In a ranked-choice election, voters “rank” their choice of candidates for a given office. Candidates getting more than 50% of the vote in the first round of counting would win office immediately. But if no candidate wins an outright majority, then some clever calculating is done, until one candidate exceeds the 50 percent threshold.
The goal of Alaskans for Better Elections is to flip Alaska to a Democrat state. Outside groups are targeting Alaska because of its weak voter initiative laws — all kinds of things can get on the ballot in Alaska, if there are enough signatures gathered.
[Read: Outside dough spilled to screw up Alaska elections]
Ranked choice voting has been implemented in Maine, while the open primary — also called a jungle primary — operates in California and locks Republicans out of elected office.
Democrats in Iowa used ranked voting during their presidential caucus this month, with disastrous results that left many participants losing confidence in the fairness or transparency of the process.
Ranked-choice voting enables candidates with limited voter support to win elections, Ann Brown wrote in an op-ed in December.
“Maybe Mr. Grenn believes he could have defeated Rep. Rasmussen in 2018, even without support from his constituents, under this system. All Mr. Grenn would have had to do to continue to be considered is not be the candidate with the lowest votes received; he could have persisted in the race long after his expiration date,” she wrote.
“Consider this – a 2015 study of four local elections in Washington and California using ranked-choice ballots found that the winner in all four elections never received a majority of the votes.

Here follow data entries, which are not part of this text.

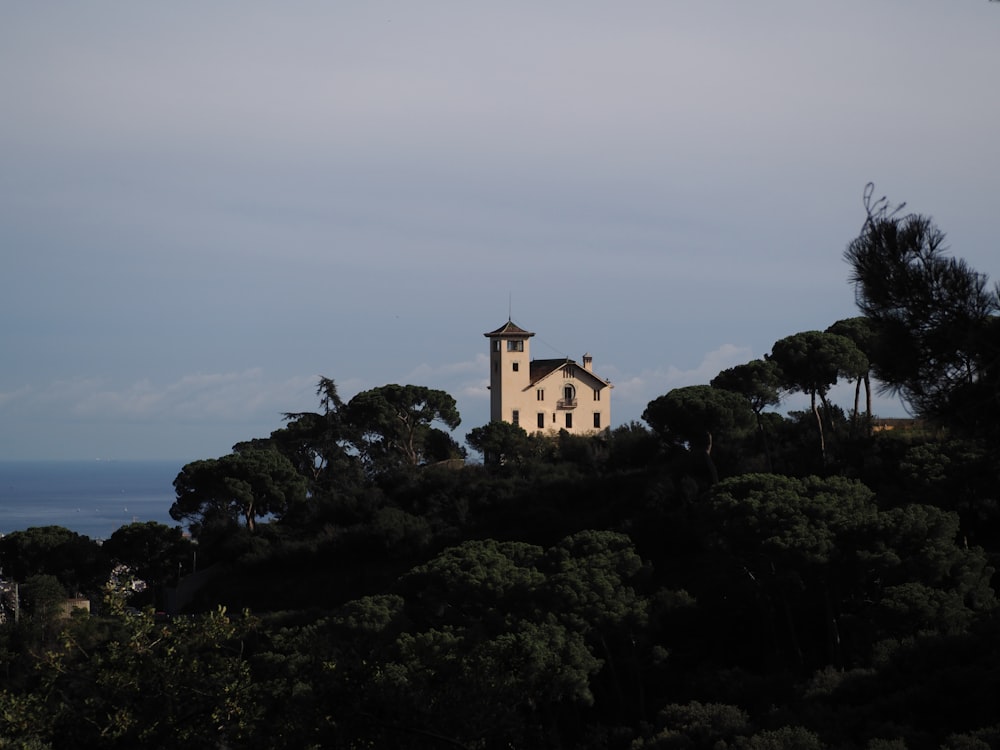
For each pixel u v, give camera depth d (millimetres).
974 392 19391
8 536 110750
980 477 64938
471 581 58750
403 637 48500
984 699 43562
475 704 18297
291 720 17531
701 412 80312
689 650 59875
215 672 18109
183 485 108875
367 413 118500
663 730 47969
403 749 17641
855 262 19594
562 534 84312
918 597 53375
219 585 96062
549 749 45000
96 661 17828
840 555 57875
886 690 48344
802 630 62375
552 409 117750
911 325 19312
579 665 50688
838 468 80250
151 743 17125
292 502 107000
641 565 61781
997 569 62812
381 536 91875
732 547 60594
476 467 105062
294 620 68750
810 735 42656
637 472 92562
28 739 16797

This is because voters usually do not rank all possible candidates. For the sake of expediency and their own sanity, voters typically only list their top two or three candidates. If those candidates are eliminated, then so are the votes of these individuals. Under a ranked-choice system, ballots that do not include the ultimate victors are summarily cast aside. While this creates the appearance of a majority of votes in favor of the winner, it obscures actual voter choices; it’s a system that fundamentally disenfranchises voters,” Brown argued.
In 2018, a conservative House member lost the election despite having won the most votes in the initial count. The Maine Secretary of State threw out more than 14,000 ballots that had not chosen a second, third, or fourth candidate, and the win went to the liberal on the ballot.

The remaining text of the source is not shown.